Esta película introduce un segundo grado de rebeldía que complica las cosas. Por un lado, está la rebelión constructiva liderada por los gladers, todos muchachitos de clase media, con la complicidad de un par de “latinos” (Jorge y Brenda) oriundos de otros contextos. Por otro lado, están los disconformes que residen en los asentamientos alrededor de Last City. Esta es, como indica su nombre, el último bastión de civilización, una espléndida ciudad moderna, a lo Hong Kong, que está cercada por un muro casi inexpugnable. Los desclasados que viven en las afueras del muro y tienen prohibido entrar son constantemente bombardeados por la Policía cada vez que se acercan al portón (las resonancias de angustias actuales son evidentes: el muro antimexicanos de Donald Trump, la crisis de refugiados de Medio Oriente y África). La película no demoniza a esas víctimas, pero tampoco empatiza con ellas, y el ídolo de la facción rebelde es un sujeto con el rostro deformado (seguramente por algún enfrentamiento con las fuerzas del orden) y sin nariz. Las fosas nasales expuestas y los ojos saltados le dan una expresión cadavérica, como si fuera un emblema de la muerte; como suele pasar, el “nosotros” son personajes de clase media y los pobres son la alteridad. No queda claro cuál es el peor aspecto de la distopía, si esa situación polarizada en la que se sacrifica a la mayoría de la humanidad o la reversión de esa situación en una invasión bárbara, en que la horda –tomada por justificado rencor– destruye todo, incluso el centro donde reside la tecnología y el saber que era la esperanza inmediata de salvación de la mayor parte de la humanidad. Sí, matan a los villanos, pero con ellos condenan a la muerte a casi todos los demás, invasores incluidos.
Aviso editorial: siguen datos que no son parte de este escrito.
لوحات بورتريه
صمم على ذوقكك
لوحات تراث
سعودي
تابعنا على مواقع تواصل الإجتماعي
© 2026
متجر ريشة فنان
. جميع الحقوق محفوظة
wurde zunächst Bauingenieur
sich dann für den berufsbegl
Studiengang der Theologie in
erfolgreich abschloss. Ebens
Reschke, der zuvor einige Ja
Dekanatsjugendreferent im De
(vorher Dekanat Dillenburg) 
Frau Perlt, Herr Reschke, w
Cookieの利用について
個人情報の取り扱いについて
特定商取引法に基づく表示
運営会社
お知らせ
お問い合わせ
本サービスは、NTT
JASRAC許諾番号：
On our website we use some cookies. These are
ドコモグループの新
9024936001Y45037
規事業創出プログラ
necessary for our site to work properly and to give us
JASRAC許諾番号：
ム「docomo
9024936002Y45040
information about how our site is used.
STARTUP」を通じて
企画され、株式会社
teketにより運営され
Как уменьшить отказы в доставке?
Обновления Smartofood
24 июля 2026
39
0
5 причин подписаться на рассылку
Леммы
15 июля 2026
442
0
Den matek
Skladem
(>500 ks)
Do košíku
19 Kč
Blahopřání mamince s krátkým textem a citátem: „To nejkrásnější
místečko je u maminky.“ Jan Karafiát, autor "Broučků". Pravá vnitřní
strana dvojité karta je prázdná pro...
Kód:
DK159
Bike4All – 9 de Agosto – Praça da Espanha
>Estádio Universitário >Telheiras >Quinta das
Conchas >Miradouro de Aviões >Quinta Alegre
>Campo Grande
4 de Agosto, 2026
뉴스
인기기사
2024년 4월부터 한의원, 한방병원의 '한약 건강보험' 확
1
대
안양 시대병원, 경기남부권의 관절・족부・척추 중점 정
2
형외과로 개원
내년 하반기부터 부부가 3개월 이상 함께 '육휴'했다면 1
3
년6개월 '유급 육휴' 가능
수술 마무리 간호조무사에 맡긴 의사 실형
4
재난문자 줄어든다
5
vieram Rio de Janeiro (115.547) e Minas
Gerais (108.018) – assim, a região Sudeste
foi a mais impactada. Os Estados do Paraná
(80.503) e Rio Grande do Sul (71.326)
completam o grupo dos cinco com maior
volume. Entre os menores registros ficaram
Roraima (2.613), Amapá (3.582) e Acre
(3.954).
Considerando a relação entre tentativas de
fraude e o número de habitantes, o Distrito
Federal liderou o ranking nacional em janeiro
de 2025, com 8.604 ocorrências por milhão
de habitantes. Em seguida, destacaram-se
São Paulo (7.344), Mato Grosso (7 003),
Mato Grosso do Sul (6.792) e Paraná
Pero la dinámica del cine hollywoodense no está basada en la consideración por la humanidad, sino en los personajes con quienes nos identificamos, y por eso resulta mucho más trágica la muerte de algunos personajes individualizados queribles. También hay algunos que se las arreglan para salvar su propio pellejo y quizá vivir tranquilos para el resto de sus vidas, así que eso contará como final feliz.